#### Task goal:
Across the entries below, how many lines have the string "clone" in them? Reply with only the number.

#### Given data:
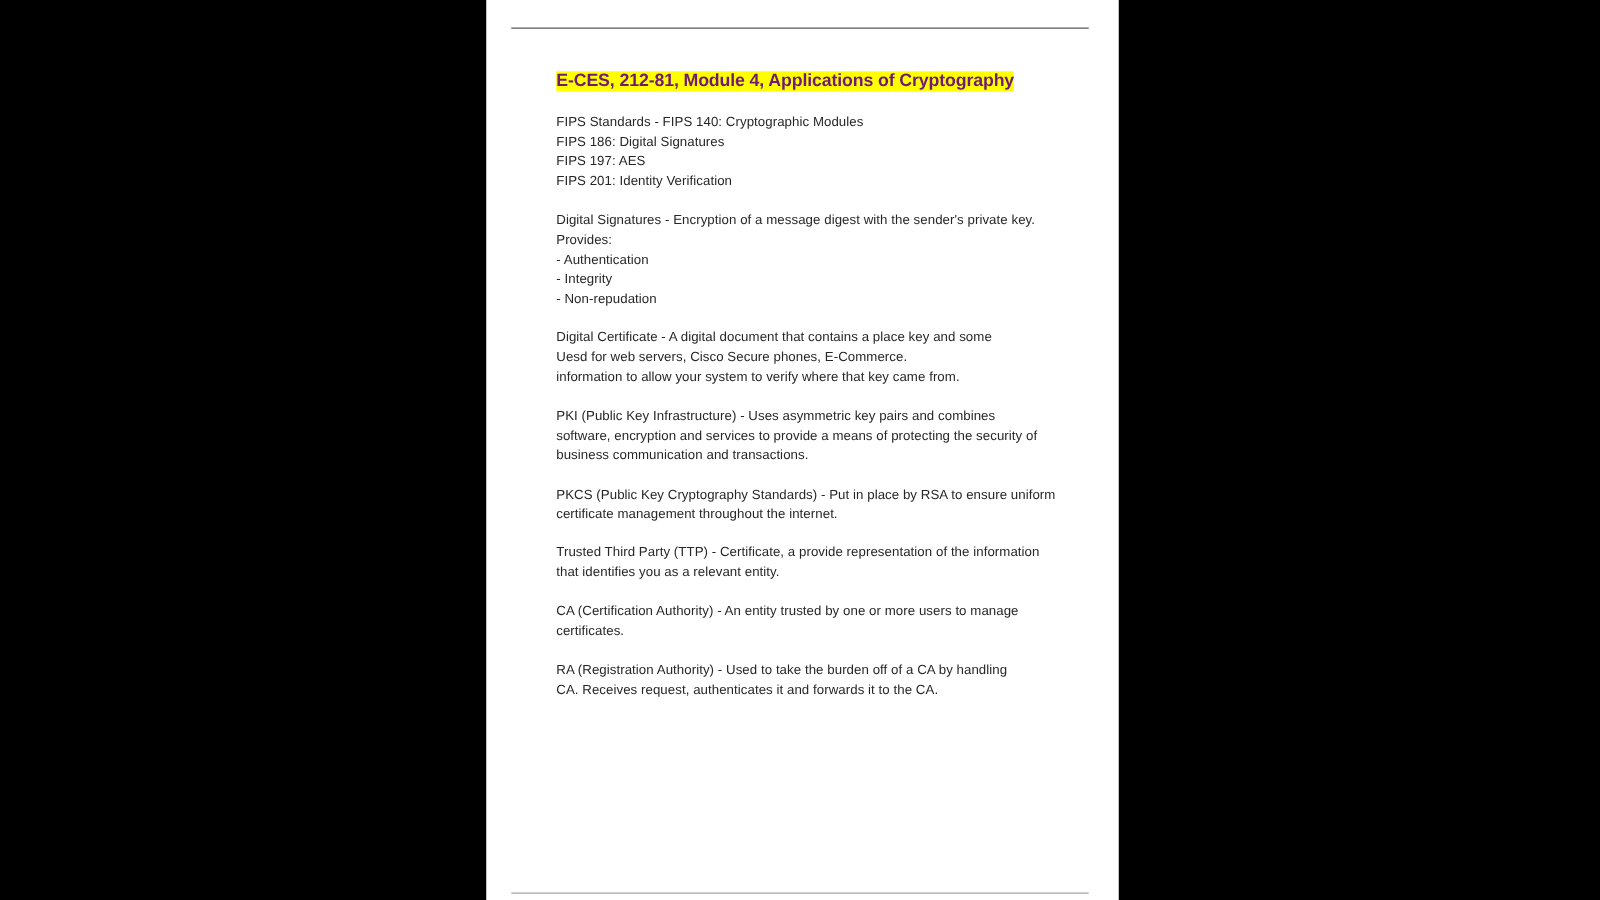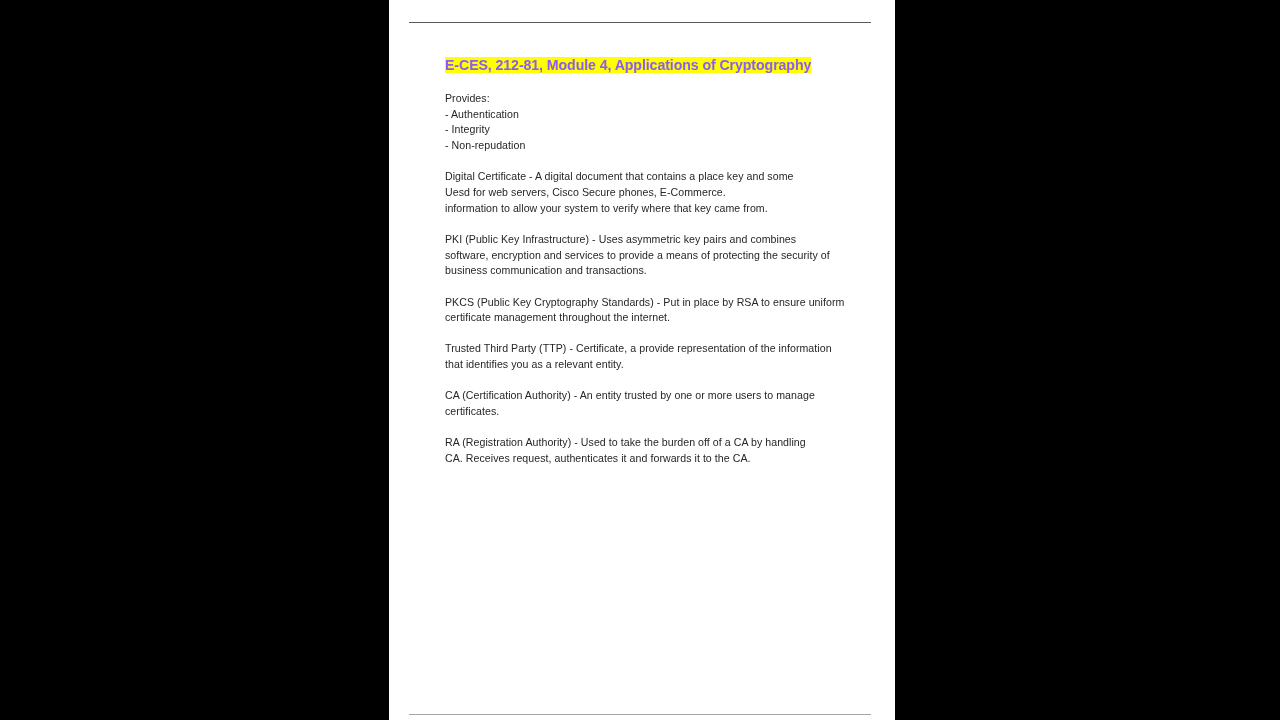--- a/index.html
+++ b/index.html
@@ -54,21 +54,21 @@
     position: absolute;
     left: 56px;
     top: 55px;
     width: 410px;
   }
 
   #doc-title {
     display: inline;
     font-size: 14.2px;
     font-weight: bold;
-    color: #8b5cf6;
+    color: #701a75;
     background: #ffff00;
     line-height: 20px;
     letter-spacing: -0.1px;
     box-decoration-break: clone;
     -webkit-box-decoration-break: clone;
   }
   .title-row {
     margin: 0 0 16px 0;
   }
 
@@ -97,20 +97,27 @@
     <div class="page-rule top"></div>
 
     <div id="content">
 
       <div class="title-row">
         <span id="doc-title">E-CES, 212-81, Module 4, Applications of Cryptography</span>
       </div>
 
       <div id="blocks">
           <p class="block">
+            <span class="line">FIPS Standards - FIPS 140: Cryptographic Modules</span>
+            <span class="line">FIPS 186: Digital Signatures</span>
+            <span class="line">FIPS 197: AES</span>
+            <span class="line">FIPS 201: Identity Verification</span>
+          </p>
+          <p class="block">
+            <span class="line">Digital Signatures - Encryption of a message digest with the sender's private key.</span>
             <span class="line">Provides:</span>
             <span class="line">- Authentication</span>
             <span class="line">- Integrity</span>
             <span class="line">- Non-repudation</span>
           </p>
           <p class="block">
             <span class="line">Digital Certificate - A digital document that contains a place key and some</span>
             <span class="line">Uesd for web servers, Cisco Secure phones, E-Commerce.</span>
             <span class="line">information to allow your system to verify where that key came from.</span>
           </p>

#### Worked solution:
2